Real Machine RL: The Most Powerful VLA Model π*0.6 Arrives! Robots Open a Coffee Shop in the Office

Train with the VLA's own behavior. The new method significantly improves the success rate and processing efficiency of embodied intelligence.

The new method has significantly improved the success rate and processing efficiency of embodied intelligence.

What level of capabilities does embodied intelligence trained entirely with real - world data possess?

This week, the US - based embodied intelligence startup Physical Intelligence (abbreviated as PI or π) released its latest robot foundation model, π*0.6.

PI is a robotics and AI startup headquartered in San Francisco. Its mission is to bring general artificial intelligence from the digital world to the physical world. Their first general foundation model for robots is named π₀, which enables a single set of software to control multiple physical platforms to perform various tasks.

In 2024, PI received over $400 million in financing, and its valuation exceeded $2 billion, making it one of the most prominent players in the embodied intelligence field.

PI's technical approach emphasizes the "Vision - Language - Action" (VLA) model. Through large - scale robot perception and action data training, it develops strategies with generalization capabilities, allowing robots to execute tasks flexibly in unknown environments rather than being limited to pre - set actions.

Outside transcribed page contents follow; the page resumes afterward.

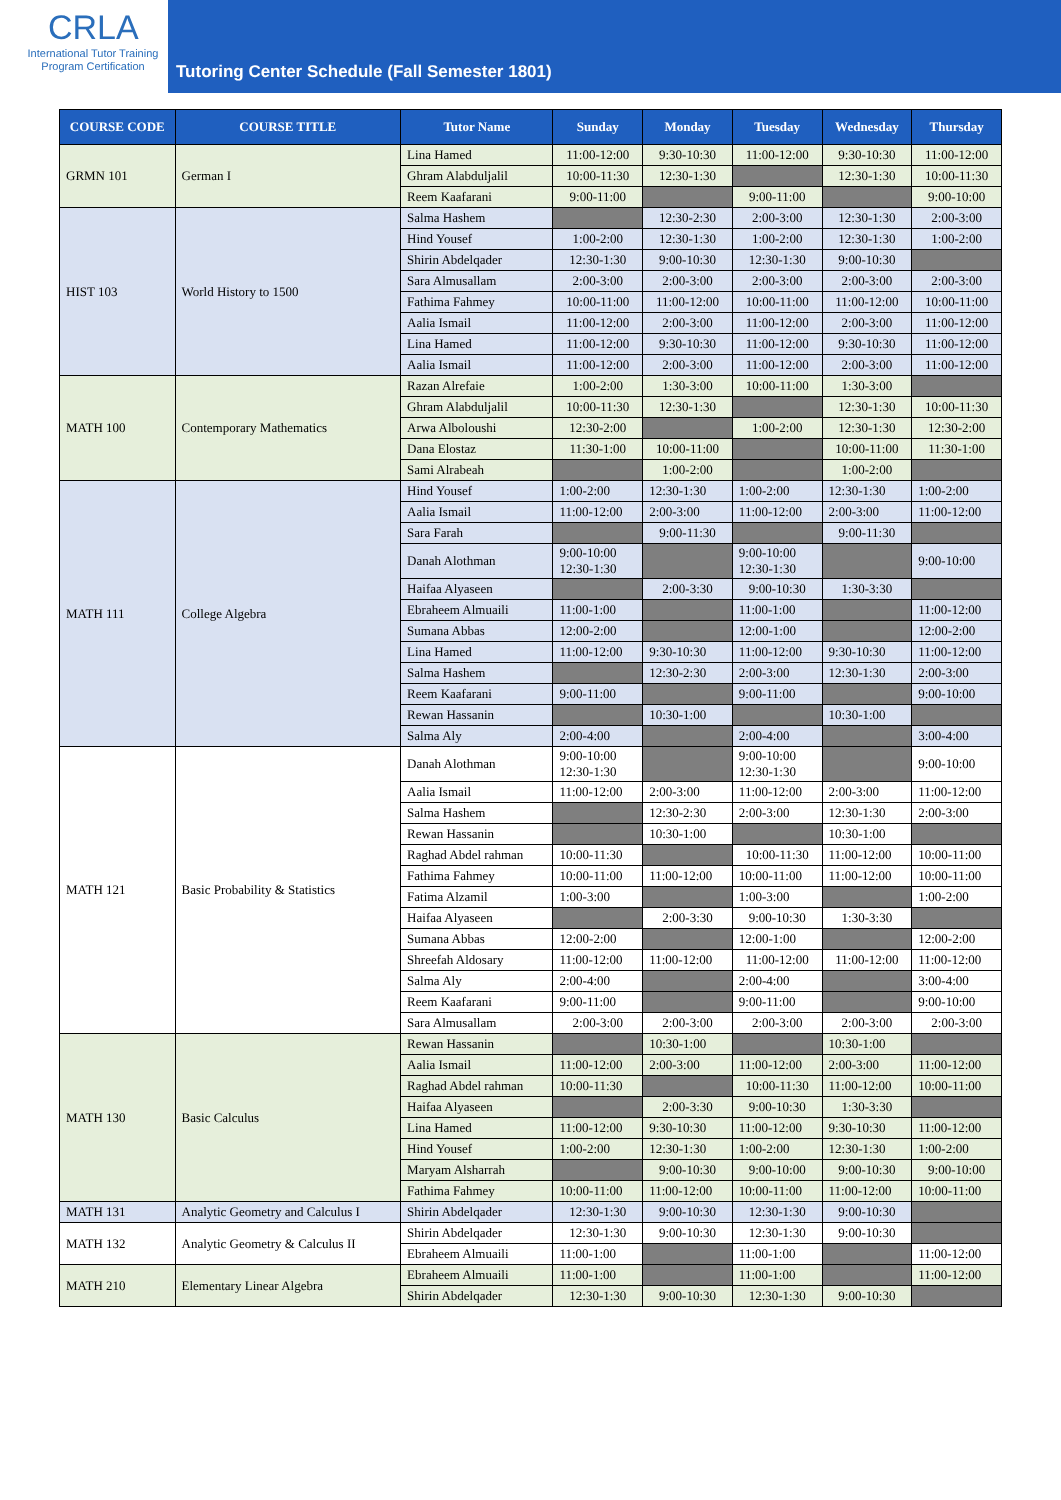CRLA
International Tutor Training
Program Certification
Tutoring Center Schedule (Fall Semester 1801)
| COURSE CODE | COURSE TITLE | Tutor Name | Sunday | Monday | Tuesday | Wednesday | Thursday |
| --- | --- | --- | --- | --- | --- | --- | --- |
| GRMN 101 | German I | Lina Hamed | 11:00-12:00 | 9:30-10:30 | 11:00-12:00 | 9:30-10:30 | 11:00-12:00 |
| | | Ghram Alabduljalil | 10:00-11:30 | 12:30-1:30 | | 12:30-1:30 | 10:00-11:30 |
| | | Reem Kaafarani | 9:00-11:00 | | 9:00-11:00 | | 9:00-10:00 |
| HIST 103 | World History to 1500 | Salma Hashem | | 12:30-2:30 | 2:00-3:00 | 12:30-1:30 | 2:00-3:00 |
| | | Hind Yousef | 1:00-2:00 | 12:30-1:30 | 1:00-2:00 | 12:30-1:30 | 1:00-2:00 |
| | | Shirin Abdelqader | 12:30-1:30 | 9:00-10:30 | 12:30-1:30 | 9:00-10:30 | |
| | | Sara Almusallam | 2:00-3:00 | 2:00-3:00 | 2:00-3:00 | 2:00-3:00 | 2:00-3:00 |
| | | Fathima Fahmey | 10:00-11:00 | 11:00-12:00 | 10:00-11:00 | 11:00-12:00 | 10:00-11:00 |
| | | Aalia Ismail | 11:00-12:00 | 2:00-3:00 | 11:00-12:00 | 2:00-3:00 | 11:00-12:00 |
| | | Lina Hamed | 11:00-12:00 | 9:30-10:30 | 11:00-12:00 | 9:30-10:30 | 11:00-12:00 |
| | | Aalia Ismail | 11:00-12:00 | 2:00-3:00 | 11:00-12:00 | 2:00-3:00 | 11:00-12:00 |
| MATH 100 | Contemporary Mathematics | Razan Alrefaie | 1:00-2:00 | 1:30-3:00 | 10:00-11:00 | 1:30-3:00 | |
| | | Ghram Alabduljalil | 10:00-11:30 | 12:30-1:30 | | 12:30-1:30 | 10:00-11:30 |
| | | Arwa Alboloushi | 12:30-2:00 | | 1:00-2:00 | 12:30-1:30 | 12:30-2:00 |
| | | Dana Elostaz | 11:30-1:00 | 10:00-11:00 | | 10:00-11:00 | 11:30-1:00 |
| | | Sami Alrabeah | | 1:00-2:00 | | 1:00-2:00 | |
| MATH 111 | College Algebra | Hind Yousef | 1:00-2:00 | 12:30-1:30 | 1:00-2:00 | 12:30-1:30 | 1:00-2:00 |
| | | Aalia Ismail | 11:00-12:00 | 2:00-3:00 | 11:00-12:00 | 2:00-3:00 | 11:00-12:00 |
| | | Sara Farah | | 9:00-11:30 | | 9:00-11:30 | |
| | | Danah Alothman | 9:00-10:00 12:30-1:30 | | 9:00-10:00 12:30-1:30 | | 9:00-10:00 |
| | | Haifaa Alyaseen | | 2:00-3:30 | 9:00-10:30 | 1:30-3:30 | |
| | | Ebraheem Almuaili | 11:00-1:00 | | 11:00-1:00 | | 11:00-12:00 |
| | | Sumana Abbas | 12:00-2:00 | | 12:00-1:00 | | 12:00-2:00 |
| | | Lina Hamed | 11:00-12:00 | 9:30-10:30 | 11:00-12:00 | 9:30-10:30 | 11:00-12:00 |
| | | Salma Hashem | | 12:30-2:30 | 2:00-3:00 | 12:30-1:30 | 2:00-3:00 |
| | | Reem Kaafarani | 9:00-11:00 | | 9:00-11:00 | | 9:00-10:00 |
| | | Rewan Hassanin | | 10:30-1:00 | | 10:30-1:00 | |
| | | Salma Aly | 2:00-4:00 | | 2:00-4:00 | | 3:00-4:00 |
| MATH 121 | Basic Probability & Statistics | Danah Alothman | 9:00-10:00 12:30-1:30 | | 9:00-10:00 12:30-1:30 | | 9:00-10:00 |
| | | Aalia Ismail | 11:00-12:00 | 2:00-3:00 | 11:00-12:00 | 2:00-3:00 | 11:00-12:00 |
| | | Salma Hashem | | 12:30-2:30 | 2:00-3:00 | 12:30-1:30 | 2:00-3:00 |
| | | Rewan Hassanin | | 10:30-1:00 | | 10:30-1:00 | |
| | | Raghad Abdel rahman | 10:00-11:30 | | 10:00-11:30 | 11:00-12:00 | 10:00-11:00 |
| | | Fathima Fahmey | 10:00-11:00 | 11:00-12:00 | 10:00-11:00 | 11:00-12:00 | 10:00-11:00 |
| | | Fatima Alzamil | 1:00-3:00 | | 1:00-3:00 | | 1:00-2:00 |
| | | Haifaa Alyaseen | | 2:00-3:30 | 9:00-10:30 | 1:30-3:30 | |
| | | Sumana Abbas | 12:00-2:00 | | 12:00-1:00 | | 12:00-2:00 |
| | | Shreefah Aldosary | 11:00-12:00 | 11:00-12:00 | 11:00-12:00 | 11:00-12:00 | 11:00-12:00 |
| | | Salma Aly | 2:00-4:00 | | 2:00-4:00 | | 3:00-4:00 |
| | | Reem Kaafarani | 9:00-11:00 | | 9:00-11:00 | | 9:00-10:00 |
| | | Sara Almusallam | 2:00-3:00 | 2:00-3:00 | 2:00-3:00 | 2:00-3:00 | 2:00-3:00 |
| MATH 130 | Basic Calculus | Rewan Hassanin | | 10:30-1:00 | | 10:30-1:00 | |
| | | Aalia Ismail | 11:00-12:00 | 2:00-3:00 | 11:00-12:00 | 2:00-3:00 | 11:00-12:00 |
| | | Raghad Abdel rahman | 10:00-11:30 | | 10:00-11:30 | 11:00-12:00 | 10:00-11:00 |
| | | Haifaa Alyaseen | | 2:00-3:30 | 9:00-10:30 | 1:30-3:30 | |
| | | Lina Hamed | 11:00-12:00 | 9:30-10:30 | 11:00-12:00 | 9:30-10:30 | 11:00-12:00 |
| | | Hind Yousef | 1:00-2:00 | 12:30-1:30 | 1:00-2:00 | 12:30-1:30 | 1:00-2:00 |
| | | Maryam Alsharrah | | 9:00-10:30 | 9:00-10:00 | 9:00-10:30 | 9:00-10:00 |
| | | Fathima Fahmey | 10:00-11:00 | 11:00-12:00 | 10:00-11:00 | 11:00-12:00 | 10:00-11:00 |
| MATH 131 | Analytic Geometry and Calculus I | Shirin Abdelqader | 12:30-1:30 | 9:00-10:30 | 12:30-1:30 | 9:00-10:30 | |
| MATH 132 | Analytic Geometry & Calculus II | Shirin Abdelqader | 12:30-1:30 | 9:00-10:30 | 12:30-1:30 | 9:00-10:30 | |
| | | Ebraheem Almuaili | 11:00-1:00 | | 11:00-1:00 | | 11:00-12:00 |
| MATH 210 | Elementary Linear Algebra | Ebraheem Almuaili | 11:00-1:00 | | 11:00-1:00 | | 11:00-12:00 |
| | | Shirin Abdelqader | 12:30-1:30 | 9:00-10:30 | 12:30-1:30 | 9:00-10:30 | |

Sergey Levine, a well - known expert in the fields of machine learning and decision - making control, an associate professor at UC Berkeley, and a co - founder of Physical Intelligence, said that robots equipped with this model can already make lattes, Americanos, and Italian coffees in the company's office.

Sergey Levine said that by fine - tuning the π*0.6 model, it can perform excellently on various tasks. Except for tasks related to handling clothes, it can achieve a 90% success rate, and the task - processing efficiency has also been greatly improved.

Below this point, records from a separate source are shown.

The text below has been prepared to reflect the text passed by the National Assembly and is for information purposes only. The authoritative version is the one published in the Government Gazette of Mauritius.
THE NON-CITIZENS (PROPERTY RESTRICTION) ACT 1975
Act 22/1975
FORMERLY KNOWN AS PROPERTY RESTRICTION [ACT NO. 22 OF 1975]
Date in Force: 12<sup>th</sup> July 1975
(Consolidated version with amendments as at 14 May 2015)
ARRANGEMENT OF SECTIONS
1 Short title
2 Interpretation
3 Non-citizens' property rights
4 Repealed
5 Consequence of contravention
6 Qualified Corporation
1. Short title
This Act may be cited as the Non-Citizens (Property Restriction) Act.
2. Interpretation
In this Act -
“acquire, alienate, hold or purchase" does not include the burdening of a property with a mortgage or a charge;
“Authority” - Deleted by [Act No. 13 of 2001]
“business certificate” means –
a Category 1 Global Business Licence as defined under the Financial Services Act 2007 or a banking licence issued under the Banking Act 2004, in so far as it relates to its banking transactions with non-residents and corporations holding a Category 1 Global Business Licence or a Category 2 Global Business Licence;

In a blog post on Physical Intelligence, engineers detailed the mechanism and performance of π*0.6.

Think about it. What steps are needed to assemble a cardboard box?

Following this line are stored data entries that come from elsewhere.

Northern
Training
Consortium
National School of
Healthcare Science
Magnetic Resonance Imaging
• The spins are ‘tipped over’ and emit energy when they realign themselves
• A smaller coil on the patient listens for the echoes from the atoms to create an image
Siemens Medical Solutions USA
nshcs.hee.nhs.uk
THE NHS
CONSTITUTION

As humans, to complete this task quickly and efficiently, first, you would probably ask someone to teach you some basic knowledge: which methods work, what the common mistakes are, and what the correct techniques are. Second, an excellent teacher not only demonstrates how to operate but also guides you and corrects the mistakes you make when operating on your own. However, guidance alone is not enough. The third step to becoming a master at cardboard box assembly through practice makes perfect is to practice repeatedly until you master it instinctively.

In the past year, many remarkable achievements we've seen in the field of robot learning have only used the first step - training robots through human - provided demonstrations. With just this step, it's not difficult for a robot to successfully complete half of the tasks, but it's very difficult to make it succeed every time, let alone achieve human - level efficiency in complex real - world tasks. This is a big problem because real - world robot tasks require a system that can operate reliably and quickly.

Based on this thinking, Physical Intelligence developed a method called Recap (Reinforcement Learning with Experience and Correction based on Advantage - Conditioned Policies), which implements all three steps: training robots through demonstrations, guiding robots through error correction, and enabling them to improve from autonomous experience. The authors used Recap to improve the latest version of the Vision - Language - Action (VLA) model π(0.6), enabling it to perform complex tasks robustly and efficiently, such as making espresso, assembling cardboard boxes, and folding various types of clothes.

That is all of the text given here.